### The problem
Among the records below, find the lines that contain "millimetres" and copy each of them.

### Records shown

· · · ·

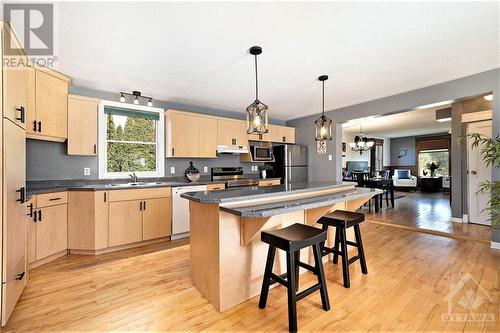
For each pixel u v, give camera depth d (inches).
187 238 139.1
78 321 64.6
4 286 60.4
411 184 379.2
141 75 116.1
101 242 112.5
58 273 92.7
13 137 65.3
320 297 76.0
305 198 84.7
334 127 188.1
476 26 77.2
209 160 182.2
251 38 83.4
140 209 123.9
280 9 68.2
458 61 102.8
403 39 84.8
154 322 64.5
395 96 149.1
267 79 122.6
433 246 122.3
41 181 116.9
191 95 149.4
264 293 70.4
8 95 61.7
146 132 155.0
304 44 87.7
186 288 82.1
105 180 136.4
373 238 136.2
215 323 64.2
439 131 343.6
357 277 89.4
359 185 229.0
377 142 400.5
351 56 97.6
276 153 209.0
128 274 92.4
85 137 121.7
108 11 68.1
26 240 80.6
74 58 97.1
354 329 61.1
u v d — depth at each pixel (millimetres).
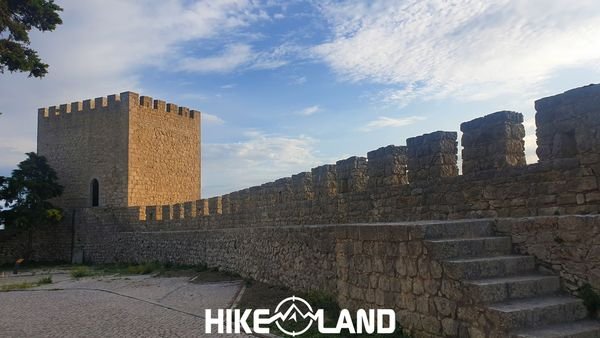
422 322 7770
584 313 6746
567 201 9172
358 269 9617
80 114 46875
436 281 7516
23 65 18609
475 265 7211
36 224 41688
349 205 16312
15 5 19094
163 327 10984
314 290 12680
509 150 10617
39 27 19812
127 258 38875
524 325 6301
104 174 45000
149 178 45906
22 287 22312
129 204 43719
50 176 45406
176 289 18609
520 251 7918
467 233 8188
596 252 6883
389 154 14352
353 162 16641
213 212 30266
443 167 12469
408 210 13312
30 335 10836
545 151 9688
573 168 9086
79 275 28656
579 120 9023
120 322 11914
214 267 25531
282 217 21906
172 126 49000
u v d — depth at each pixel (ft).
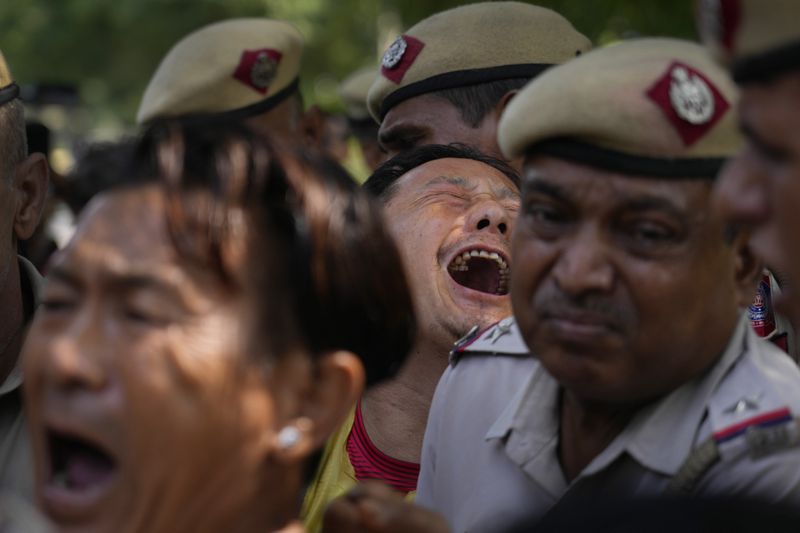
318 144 13.65
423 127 9.15
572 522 4.06
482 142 9.04
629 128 4.52
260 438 4.39
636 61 4.63
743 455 4.69
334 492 6.42
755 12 3.80
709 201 4.61
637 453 4.90
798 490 4.60
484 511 5.46
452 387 6.04
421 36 9.34
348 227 4.60
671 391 4.93
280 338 4.44
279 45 12.62
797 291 3.94
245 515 4.39
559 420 5.34
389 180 7.75
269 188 4.52
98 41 58.65
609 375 4.69
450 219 7.24
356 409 7.26
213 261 4.34
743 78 3.86
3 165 7.00
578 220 4.67
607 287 4.61
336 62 45.93
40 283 7.32
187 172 4.42
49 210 14.20
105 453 4.29
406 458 7.12
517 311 4.88
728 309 4.80
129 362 4.25
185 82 12.34
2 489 6.52
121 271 4.29
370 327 4.75
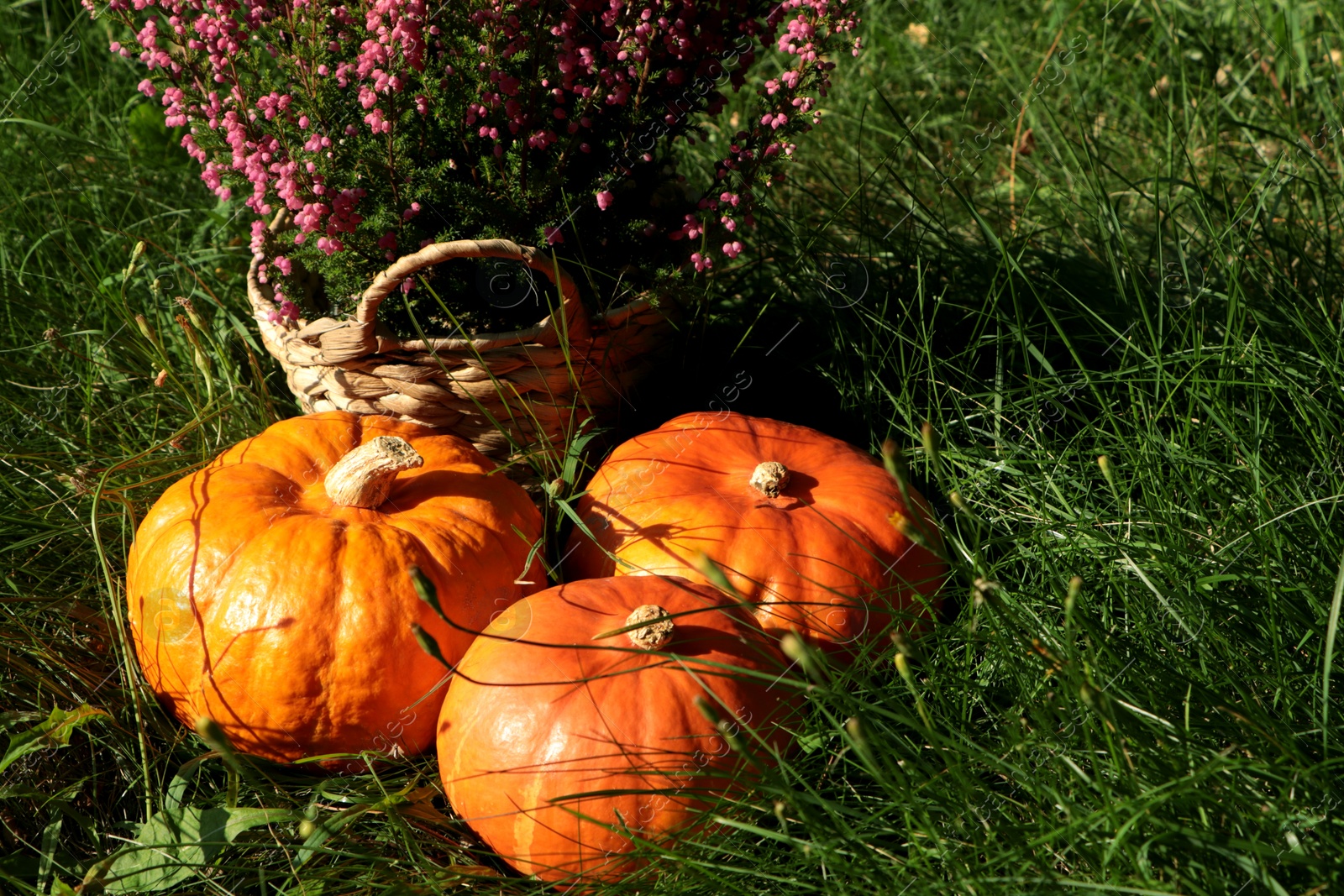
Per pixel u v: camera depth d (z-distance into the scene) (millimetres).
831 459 1854
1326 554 1589
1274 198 2439
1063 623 1608
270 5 1729
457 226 1806
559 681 1397
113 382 2254
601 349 1834
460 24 1677
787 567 1630
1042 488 1858
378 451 1604
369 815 1555
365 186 1745
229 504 1608
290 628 1504
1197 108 3016
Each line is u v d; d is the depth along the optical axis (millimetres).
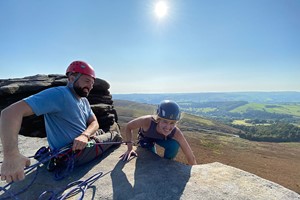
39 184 1224
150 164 1396
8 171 887
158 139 1570
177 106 1320
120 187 1151
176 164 1405
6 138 913
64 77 4281
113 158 1505
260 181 1191
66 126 1308
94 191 1130
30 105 1049
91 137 1456
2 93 3365
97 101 4227
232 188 1119
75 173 1320
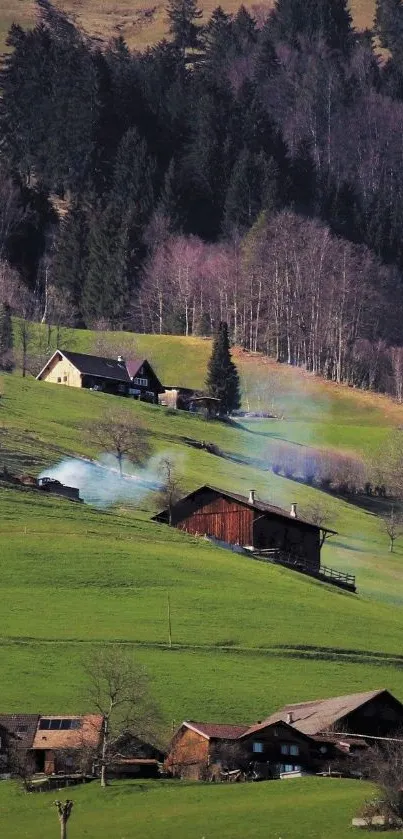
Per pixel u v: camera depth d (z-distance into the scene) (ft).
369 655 615.16
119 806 416.46
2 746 466.29
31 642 585.63
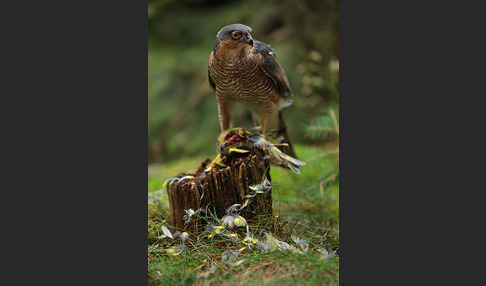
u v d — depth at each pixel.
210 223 5.67
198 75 14.00
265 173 5.92
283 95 6.83
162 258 5.58
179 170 10.10
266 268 5.10
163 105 13.97
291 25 12.86
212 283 4.99
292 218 7.17
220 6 15.18
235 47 5.80
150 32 14.97
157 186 8.73
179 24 14.91
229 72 6.07
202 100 13.73
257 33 13.41
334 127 8.21
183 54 14.56
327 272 4.97
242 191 5.71
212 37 14.43
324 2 12.16
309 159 8.66
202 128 13.18
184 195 5.75
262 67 6.21
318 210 7.83
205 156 11.74
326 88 11.18
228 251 5.41
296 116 11.70
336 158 8.66
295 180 8.98
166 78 14.34
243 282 4.88
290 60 12.10
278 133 7.24
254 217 5.82
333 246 6.22
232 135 6.49
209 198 5.77
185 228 5.85
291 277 4.87
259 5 13.88
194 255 5.57
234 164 5.78
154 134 13.64
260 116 7.03
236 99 6.62
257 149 6.10
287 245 5.53
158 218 6.50
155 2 14.40
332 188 8.41
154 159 13.26
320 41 11.95
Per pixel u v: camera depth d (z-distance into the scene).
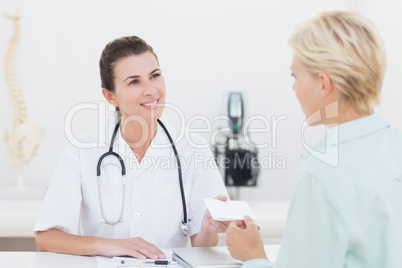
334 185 0.89
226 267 1.21
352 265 0.91
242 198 2.87
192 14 2.84
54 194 1.53
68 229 1.52
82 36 2.78
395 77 2.53
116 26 2.80
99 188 1.54
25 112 2.73
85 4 2.78
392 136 0.99
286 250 0.92
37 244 1.51
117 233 1.55
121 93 1.52
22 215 2.22
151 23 2.82
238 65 2.87
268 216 2.28
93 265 1.31
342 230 0.87
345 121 0.98
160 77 1.54
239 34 2.87
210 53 2.86
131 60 1.49
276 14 2.88
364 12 2.83
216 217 1.25
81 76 2.79
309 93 0.98
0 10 2.75
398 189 0.92
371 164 0.92
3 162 2.77
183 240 1.62
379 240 0.90
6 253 1.44
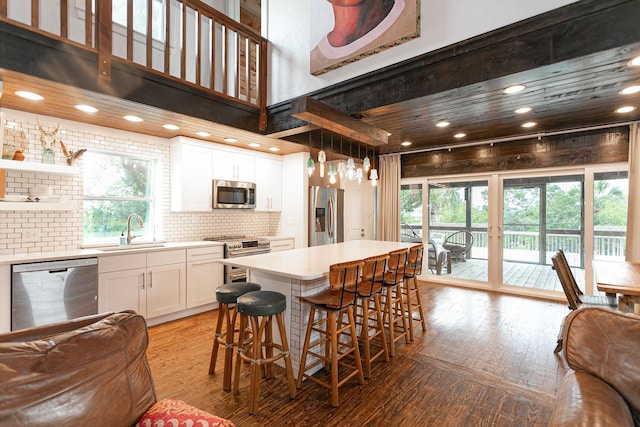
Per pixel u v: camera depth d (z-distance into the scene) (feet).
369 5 10.00
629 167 12.60
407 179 19.25
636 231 12.46
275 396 7.44
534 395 7.41
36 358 3.35
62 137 11.04
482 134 14.71
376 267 8.52
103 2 8.45
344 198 19.16
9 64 7.04
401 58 9.49
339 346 9.18
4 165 8.87
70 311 9.61
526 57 7.57
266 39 13.07
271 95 13.04
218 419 3.55
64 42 7.79
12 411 2.99
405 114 11.14
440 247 18.48
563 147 14.30
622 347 4.08
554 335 10.84
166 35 9.93
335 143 16.25
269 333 8.02
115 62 8.69
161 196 13.78
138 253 11.18
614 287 7.72
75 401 3.38
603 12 6.70
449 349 9.87
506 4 7.73
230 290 8.13
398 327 11.64
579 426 3.16
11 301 8.66
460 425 6.42
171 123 11.43
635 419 3.72
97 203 12.30
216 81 16.71
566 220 14.80
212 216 15.72
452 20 8.53
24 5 11.31
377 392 7.59
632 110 11.14
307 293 8.50
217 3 16.99
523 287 15.96
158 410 3.82
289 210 17.16
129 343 4.14
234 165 15.23
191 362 9.00
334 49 10.84
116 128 12.21
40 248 10.63
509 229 16.31
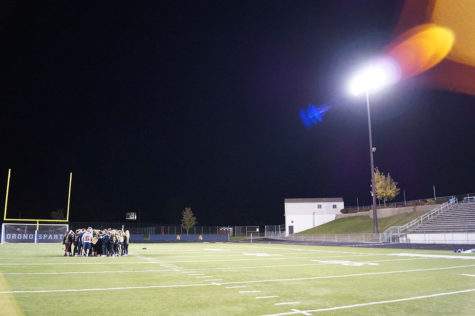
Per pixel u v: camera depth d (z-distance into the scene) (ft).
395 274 41.50
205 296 27.86
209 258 66.59
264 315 21.93
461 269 46.52
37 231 141.28
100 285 33.14
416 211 171.22
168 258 66.74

· · · ·

### Solution for this problem
u v d — depth at each pixel (millimetres).
Per pixel u v: camera depth d (z-distance into the scene) (millimetres).
Each line is u v d; d is the depth along the optical axis (millimetres).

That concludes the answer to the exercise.